* **BRIEF**: Reproduce each of these rows word for word.

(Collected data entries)
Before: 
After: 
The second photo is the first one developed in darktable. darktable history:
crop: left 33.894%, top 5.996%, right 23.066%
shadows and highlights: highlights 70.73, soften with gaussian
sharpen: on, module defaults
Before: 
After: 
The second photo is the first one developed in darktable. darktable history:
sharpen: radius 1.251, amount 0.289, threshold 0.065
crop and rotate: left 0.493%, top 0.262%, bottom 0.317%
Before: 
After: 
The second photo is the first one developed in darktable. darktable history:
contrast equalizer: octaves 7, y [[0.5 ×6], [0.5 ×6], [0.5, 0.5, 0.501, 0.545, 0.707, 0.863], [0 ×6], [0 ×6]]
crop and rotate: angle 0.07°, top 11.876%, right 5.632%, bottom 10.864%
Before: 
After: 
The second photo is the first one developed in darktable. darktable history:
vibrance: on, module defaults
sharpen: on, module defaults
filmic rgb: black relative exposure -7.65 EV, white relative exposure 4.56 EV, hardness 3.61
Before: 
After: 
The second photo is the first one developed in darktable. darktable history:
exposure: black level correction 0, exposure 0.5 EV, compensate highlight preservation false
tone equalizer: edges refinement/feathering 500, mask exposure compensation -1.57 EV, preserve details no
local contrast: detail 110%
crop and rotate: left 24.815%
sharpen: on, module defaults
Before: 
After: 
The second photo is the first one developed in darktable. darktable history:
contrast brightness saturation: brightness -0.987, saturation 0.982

* **ANSWER TO THE PROBLEM**:
Before: 
After: 
The second photo is the first one developed in darktable. darktable history:
crop: left 33.894%, top 5.996%, right 23.066%
shadows and highlights: highlights 70.73, soften with gaussian
sharpen: on, module defaults
Before: 
After: 
The second photo is the first one developed in darktable. darktable history:
sharpen: radius 1.251, amount 0.289, threshold 0.065
crop and rotate: left 0.493%, top 0.262%, bottom 0.317%
Before: 
After: 
The second photo is the first one developed in darktable. darktable history:
contrast equalizer: octaves 7, y [[0.5 ×6], [0.5 ×6], [0.5, 0.5, 0.501, 0.545, 0.707, 0.863], [0 ×6], [0 ×6]]
crop and rotate: angle 0.07°, top 11.876%, right 5.632%, bottom 10.864%
Before: 
After: 
The second photo is the first one developed in darktable. darktable history:
vibrance: on, module defaults
sharpen: on, module defaults
filmic rgb: black relative exposure -7.65 EV, white relative exposure 4.56 EV, hardness 3.61
Before: 
After: 
The second photo is the first one developed in darktable. darktable history:
exposure: black level correction 0, exposure 0.5 EV, compensate highlight preservation false
tone equalizer: edges refinement/feathering 500, mask exposure compensation -1.57 EV, preserve details no
local contrast: detail 110%
crop and rotate: left 24.815%
sharpen: on, module defaults
Before: 
After: 
The second photo is the first one developed in darktable. darktable history:
contrast brightness saturation: brightness -0.987, saturation 0.982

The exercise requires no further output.